Steve Nash, point guard for the Phoenix Suns has become a fashion icon with his long greasy hair style. It is changing the way we look at hair styles in the NBA.


----------



## ChristopherJ (Aug 10, 2004)

:laugh: Great first post.....I don't see Nash's hair cut starting a fashion trend anytime soon. Thats for sure..


----------



## G-Force (Jan 4, 2005)

I have long wondered why Stevie does not just get a good haircut. I'm not sure when he started sporting that look.


----------



## Copper (Dec 9, 2004)

nah, I think bald and fro are still the options.


----------



## Turkish Delight (Mar 17, 2004)

You guys are just jealous.
:biggrin:


----------



## G-Force (Jan 4, 2005)

Turkish Delight said:


> You guys are just jealous.
> :biggrin:


Who? Me? My fiancee loves my full head of hair. Sometime this week we are going to cover up the gray with Just For Men. It works wonders.

G-Force


----------



## jibikao (Nov 14, 2004)

G-Force said:


> I have long wondered why Stevie does not just get a good haircut. I'm not sure when he started sporting that look.


You know what... I am asian and asian people love those long-hair, cool style. While most of the basketball players think Steve and Dirk have "bad" hair, we asians love that kind of hairstyle! It's so cool to see their hair flying in the air when they run/jump. lol But now Dirk comes back to his "normal" look. 

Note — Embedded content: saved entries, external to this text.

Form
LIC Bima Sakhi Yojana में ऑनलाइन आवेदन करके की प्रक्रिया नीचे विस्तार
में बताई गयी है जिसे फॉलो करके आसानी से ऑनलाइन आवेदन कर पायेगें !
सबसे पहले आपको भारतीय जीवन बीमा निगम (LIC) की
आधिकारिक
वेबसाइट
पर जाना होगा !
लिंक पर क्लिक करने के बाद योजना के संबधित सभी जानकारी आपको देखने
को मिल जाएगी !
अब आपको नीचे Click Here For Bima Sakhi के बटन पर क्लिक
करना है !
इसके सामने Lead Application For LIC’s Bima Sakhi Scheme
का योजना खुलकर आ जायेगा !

Anyway... I guess it's a cultural difference.


----------



## reunitedirkandnash (Mar 27, 2005)

Nashes hair is unique. It would be boring to have hair like every other player in the NBA, same with Dirk(although he cheats and cuts it every so often)


----------



## 1 Penny (Jul 11, 2003)

Yeah, Nash really stands out in the court with that hair. His head also looks much bigger and you can easily identify him from far out.


But I dont know about you guys, but when they zoom into close-ups on nash, he always fixes his hair behind his ear, everytime I always think he should wear a head band or something... doesnt affect his game however.


----------



## DwyaneWade4MVP (Apr 1, 2004)

Ben's Fro is hair style #1 in the NBA!
#2 gotta be Allen Iverson's Corn Rows!

a few years back Moochie's Fro was soo funny!


----------



## Nashaholic (Mar 30, 2005)

I dont think Nash will start any kind of a trend but his hair a welcome change from the 1 or 2 ways most players wear their hair. Nash is a unique player in a lot of regards-playing style, hair, background etc. Like when he wore a "drop 3's not bombs" shirt to the nba allstar pregame a couple years back. he doesnt care what other people think and i think that sets a good example. So in conclusion i think nash's hair style is cool, but i hope it doesnt start any trends.


----------